Há pouco tempo, um homem esfaqueou uma mulher e foi absolvido de forma unânime pelo júri com a alegação de que o fez “em legítima defesa da honra” – ele suspeitou de que ela o estava traindo.


Na costura de ideias do Meu corpo ainda quente, um dos retalhos era esse vislumbre de um romance policial em que ao invés de buscarem o culpado, os detetives trabalhavam com todos os seus recursos para descobrir o que a vítima tinha feito para merecer aquilo. Quando a ideia chegou, parecia um exagero poético, a materialização de algo que vive na sombra da nossa sociedade, a “culpa da vítima”.


Quando encontro nas notícias o caso citado, não consigo conter a proliferação de imagens em meu Corpo: vejo de longe o quadro com taxinhas e linhas vermelhas, fotografias e infográficos, formando juntos um daqueles quadros que estamos acostumados a ver em séries policiais americanas. Uma foto da mulher ao centro, o que já é prova o bastante.

Em volta, os indícios do crime que ela cometeu, o ataque de honra. Xeroxes do diário do marido. Uma foto de um guardanapo respingado de lágrimas, a lágrima sendo o sangue do corpo da honra, os respingos desenhando um mapa, a prova de que ele estava cabisbaixo, portanto triste, com um leve desvio que aponta que ele estava com a mão no queixo, portanto pensativo, o que já indica (respiro fundo)
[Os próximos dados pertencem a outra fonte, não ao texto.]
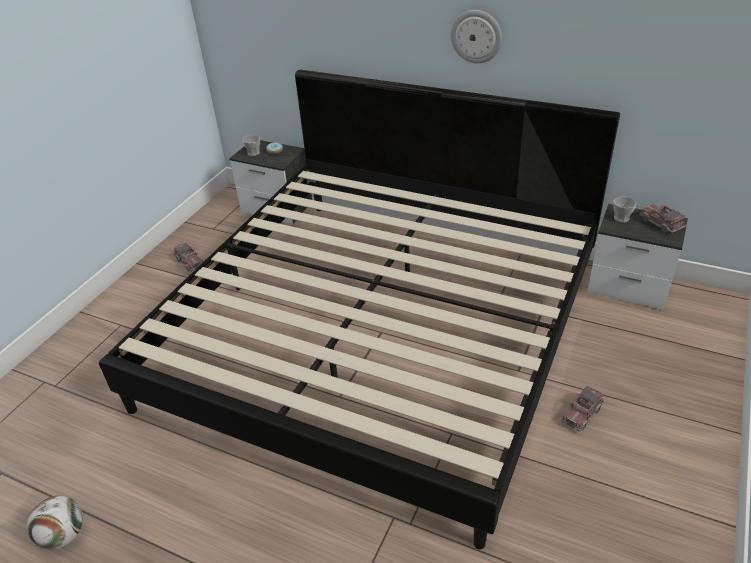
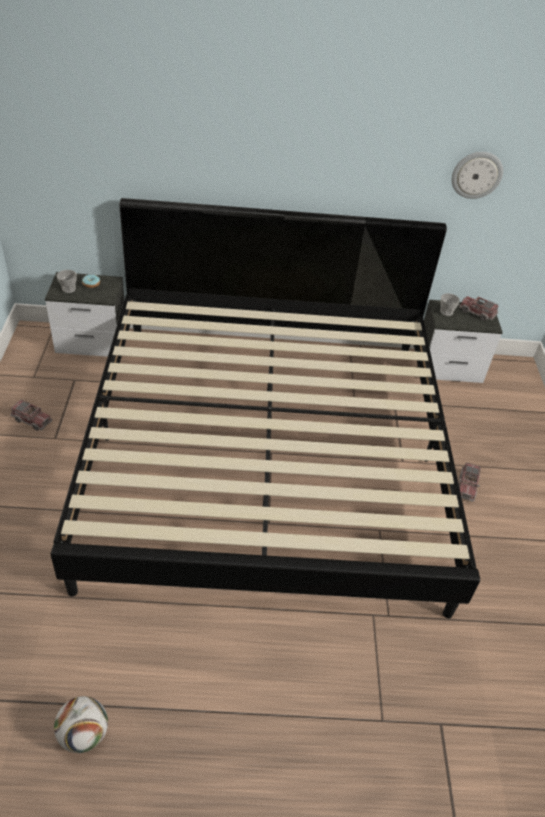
camera: 30 degrees left, 5 degrees up
wall clock [451,10,502,64] -> wall clock moved to [452,152,503,199]

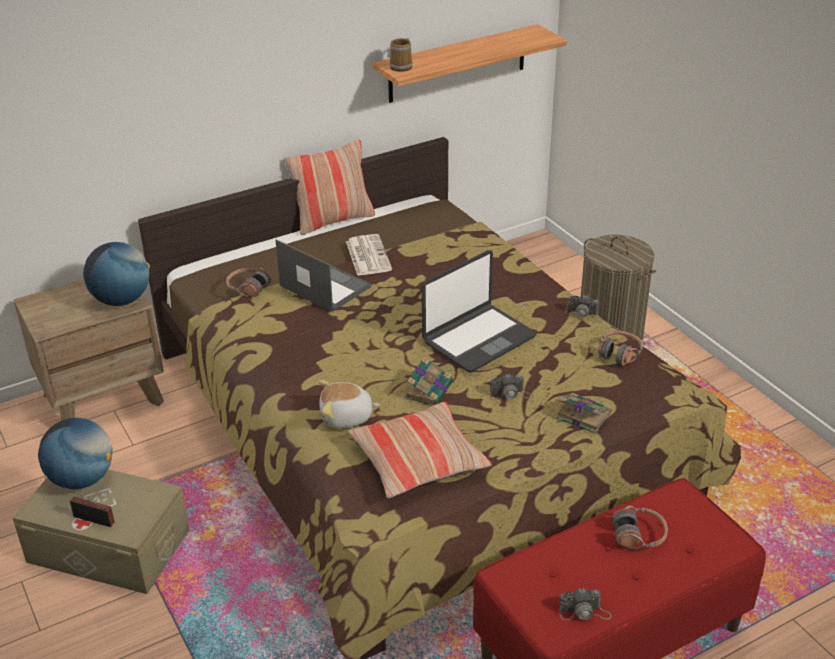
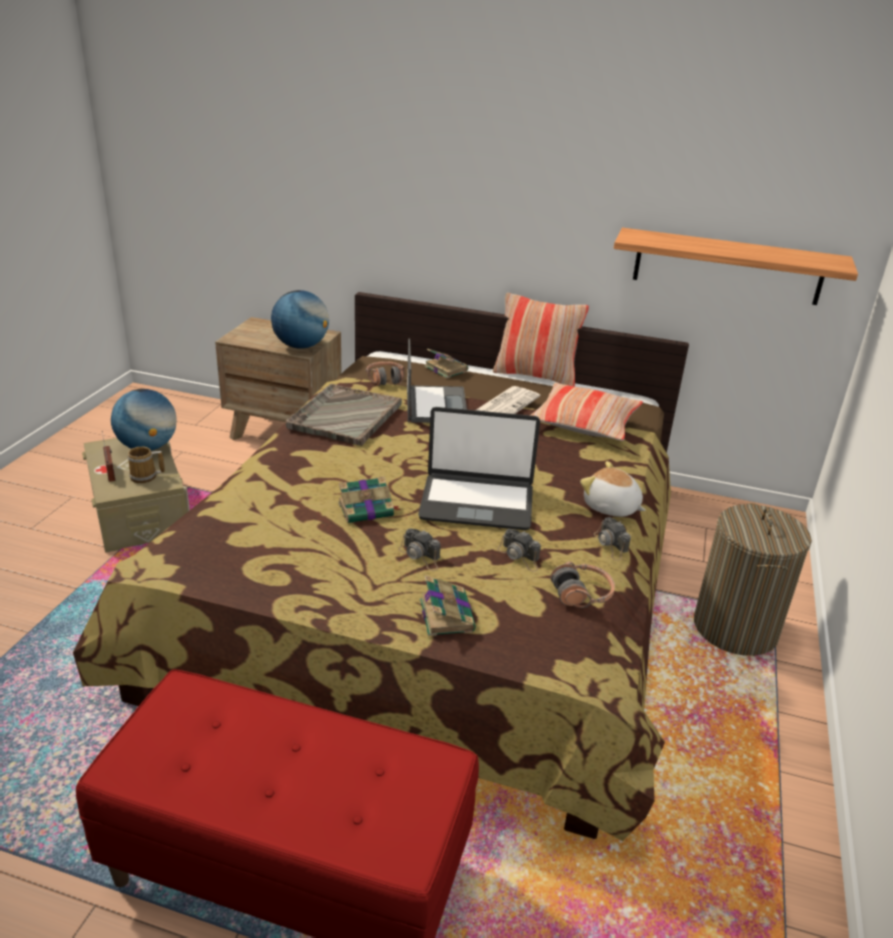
camera: 45 degrees right, 5 degrees down
plush toy [319,380,380,428] -> plush toy moved to [580,461,646,517]
pillow [348,402,492,498] -> pillow moved to [531,383,643,441]
mug [389,38,413,72] -> mug moved to [128,447,165,483]
camera [559,588,612,620] -> camera moved to [497,529,541,572]
headphones [611,506,668,550] -> none
none -> grey tray [286,384,402,446]
none -> book [424,348,468,379]

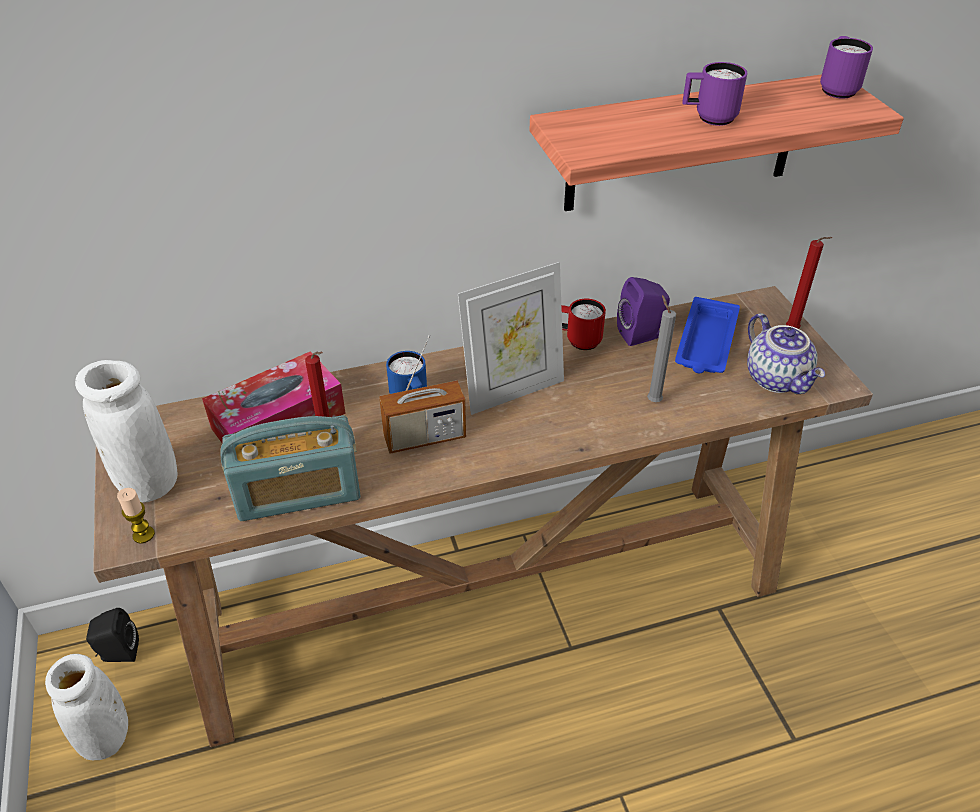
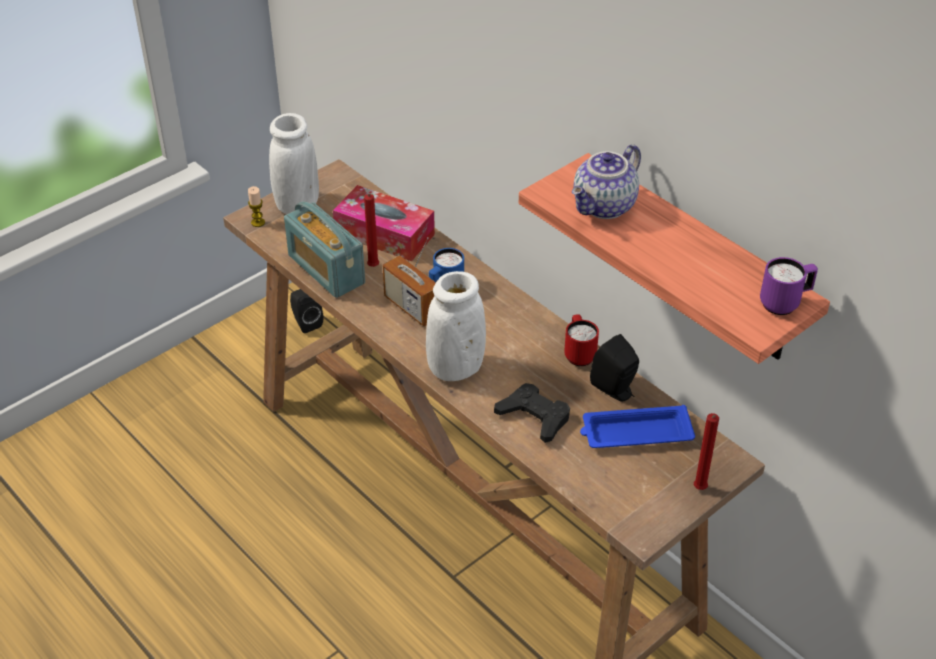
camera: 65 degrees right, 0 degrees up
white vase [45,654,128,760] -> white vase moved to [426,271,486,381]
picture frame [458,262,564,415] -> none
purple speaker [617,277,670,346] -> black speaker [590,334,639,401]
grey candle [647,295,676,402] -> black game controller [494,383,570,443]
purple mug [682,62,747,126] -> none
teapot [747,313,825,394] -> teapot moved to [572,144,641,219]

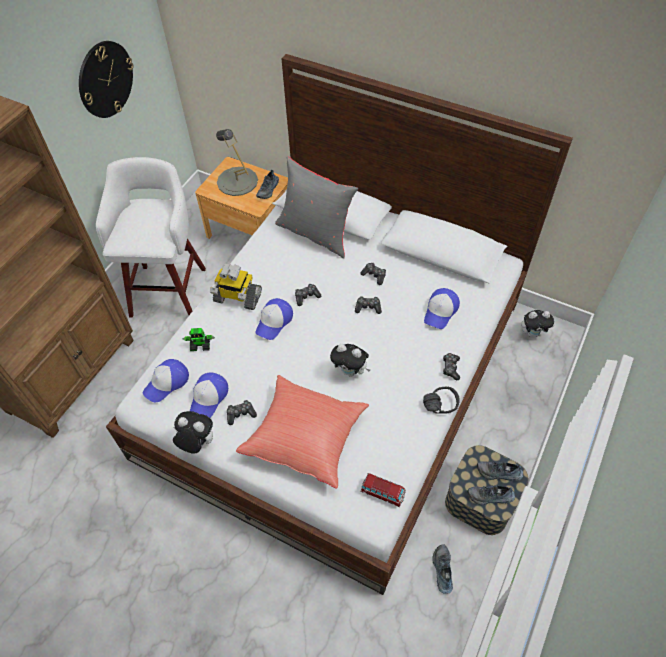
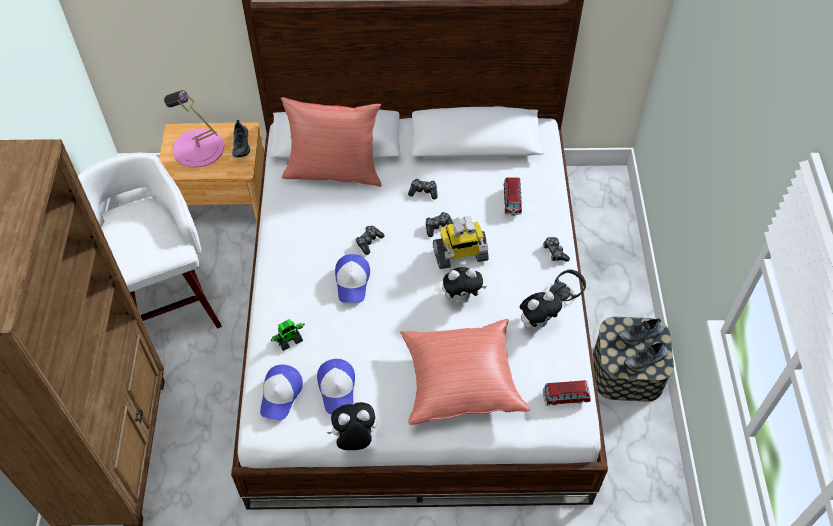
camera: 30 degrees left, 0 degrees up
wall clock [79,41,133,118] -> none
toy robot [210,263,262,310] -> toy robot moved to [433,216,489,269]
grey table lamp [216,129,258,196] -> pink table lamp [164,90,225,168]
game controller [227,400,257,425] -> none
grey pillow [275,157,359,258] -> red pillow [281,97,382,187]
cap [424,288,460,329] -> toy car [503,177,522,215]
shoe [432,544,453,594] -> none
plush toy [521,310,555,337] -> plush toy moved to [520,292,562,330]

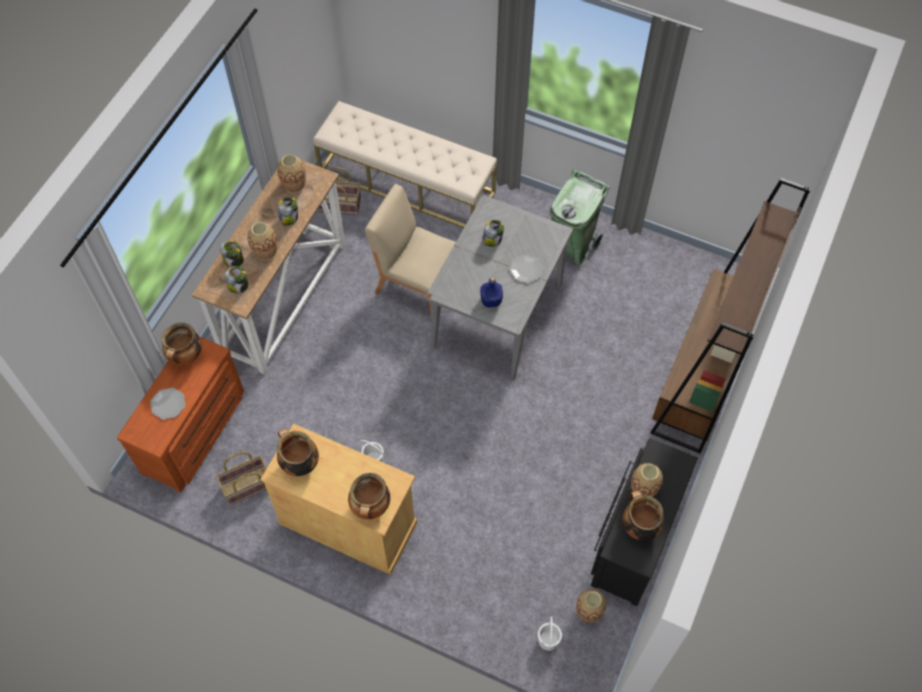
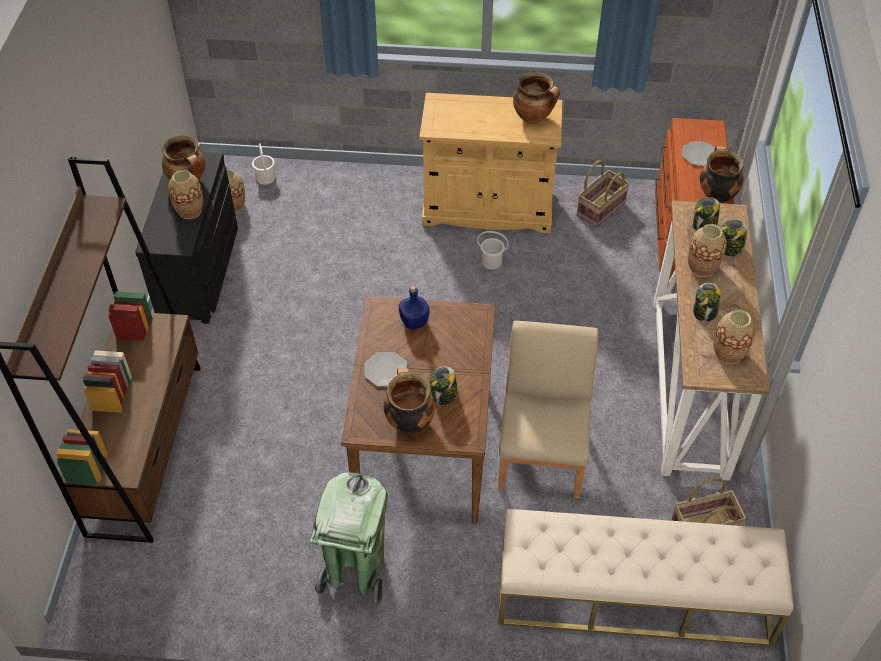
camera: 160 degrees right, 10 degrees down
cooking pot [348,473,390,519] -> cooking pot moved to [384,368,435,433]
beige chair [365,184,456,317] -> beige chair turned 90 degrees counterclockwise [498,321,599,499]
grey dining table [425,195,574,380] -> brown dining table [341,296,495,524]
Nem os diários nem as lágrimas merecem ser postos nessa cena – mas o que mais eu faria com essa raiva? Pensei em ficar quieta, mas é difícil ficar quieta diante do que te ameaça, diante do que pensei por tantas e tantas páginas, enquanto escrevia sobre esse assunto, enquanto vivo. Sei o quanto é enraizado em nossa cultura, o quanto define a noção de quem somos e do que podemos fazer, o quanto torna a rebeldia o único caminho possível para uma mulher que se quer livre.


no mundo inteiro é assim, filha, mulher nenhuma tem o próprio Corpo.

trecho do romance Meu corpo ainda quente.

Uma cidade em que as mulheres não têm o próprio corpo, o cenário do Meu corpo ainda quente, é uma distopia, mas é também uma utopia – de sentido. Um lugar onde as mulheres não são chamadas de loucas quando dizem que não se sentem donas dos próprios corpos, porque isso, essa dor, não lhes é questionada, pelo contrário. Essa certeza é uma utopia em relação à situação que vivemos – em que nossos corpos são menos importantes do que um conceito abstrato de “honra”, mas se dissermos isso em voz alta, se dissermos qualquer coisa, devemos estar “exagerando”.


No fundo eu não entendia que para sobreviver em Vermelha uma mulher precisa saber ter apenas a metade de seu próprio tamanho. Concordar. Falar baixo. Ocupar pouco espaço. Menos ainda. Em Vermelha mulher precisa ser planta pequena e rasteira e silenciosa, decorativa, eu achava que ia crescer e virar outra coisa, Bicho, Pedra, Casa, “o Corpo é traiçoeiro”, você me fala, “sem amarrar até o pé de uma chinesa fica grande”.

trecho do romance Meu corpo ainda quente.


A real é que nos querem dando vida ou mortas. Nós, que vivemos nossos corpos, atrapalhamos sua ampla objetificação. Estamos no caminho, construindo barricadas dentro, atrapalhando o trânsito sobre nossos corpos. Atrapalhando um “rei apaixonado” de viver pra sempre com nosso Corpo vazio (por morte ou ausência de vida). Atrapalhamos. Atrapalhemos. Entremos no caminho.


Não podemos deixar que nos esvaziem para que tenham para eles os nossos Corpos vazios.